The Partnership enters into product exchange agreements with third parties, whereby the Partnership agrees to exchange NGLs and sulfur with third parties. The Partnership records the balance of exchange products due to other companies under these agreements at quoted market product prices and the balance of exchange products due from other companies at the lower of cost or market. Cost is determined using the first-in, first-out ("FIFO") method. Product exchanges with the same counterparty are entered into in contemplation of one another and are combined. The net amount related to location differentials is reported in "Product sales" or "Cost of products sold" in the Consolidated Statements of Operations.
 
(c)       Inventories
 
Inventories are stated at the lower of cost or net realizable value. NGLs, sulfur, and all other inventories not otherwise specified are accounted for using the FIFO method. Lubricants, greases, and lubricant packaging inventories are accounted for using standard cost, which approximates actual cost. Fertilizer inventories are accounted for using weighted average cost, which approximates actual cost.
(d)      Revenue Recognition
 
Terminalling and Storage – Revenue is recognized for storage contracts based on the contracted monthly tank fixed fee. For throughput contracts, revenue is recognized based on the volume moved through the Partnership’s terminals at the contracted rate. For storage and throughput contracts at the Partnership's underground NGL storage facility, revenue is recognized based on the volume stored and moved through the facility at the contracted rate. For the Partnership’s tolling agreement, revenue is recognized based on the contracted monthly reservation fee and throughput volumes moved through the facility.  

Transportation – Revenue related to land transportation is recognized for line hauls based on a mileage rate. For contracted trips, revenue is recognized upon completion of the particular trip. The performance of the service is invoiced as the transaction occurs and is generally paid within a month. Revenue related to marine transportation is recognized for time charters based on a per day rate. For contracted trips, revenue is recognized upon completion of the particular trip. The performance of the service is invoiced as the transaction occurs and is generally paid within a month.

Sulfur Services – Revenue from sulfur and fertilizer product sales is recognized when the customer takes title to the product. Delivery of the product is invoiced as the transaction occurs and is generally paid within a month. Revenue from sulfur services is recognized as services are performed during each monthly period. The performance of the service is invoiced as the transaction occurs and is generally paid within a month.

========================================================================

BRIEF: In the accounting policy excerpt, write out word for word the stretch from "The Partnership enters" through "Statements of Operations.".

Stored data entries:

========================================================================

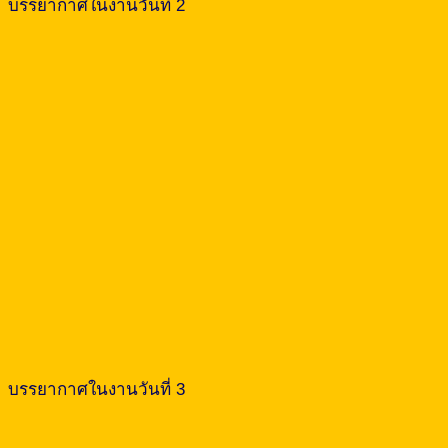
บรรยากาศในงานวันที่ 2
บรรยากาศในงานวันที่ 3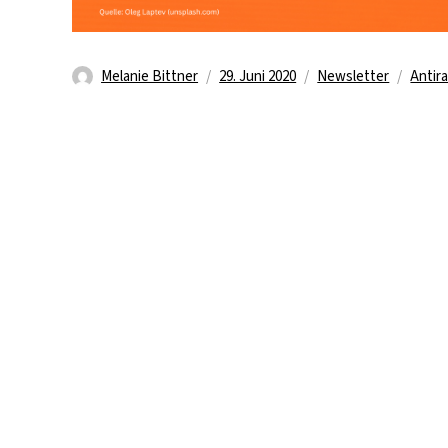
Autor
Veröffentlicht
Kategorien
Schla
Melanie Bittner
29. Juni 2020
Newsletter
Antir
am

========================================================================

THE COMPLETED TASK:
The Partnership enters into product exchange agreements with third parties, whereby the Partnership agrees to exchange NGLs and sulfur with third parties. The Partnership records the balance of exchange products due to other companies under these agreements at quoted market product prices and the balance of exchange products due from other companies at the lower of cost or market. Cost is determined using the first-in, first-out ("FIFO") method. Product exchanges with the same counterparty are entered into in contemplation of one another and are combined. The net amount related to location differentials is reported in "Product sales" or "Cost of products sold" in the Consolidated Statements of Operations.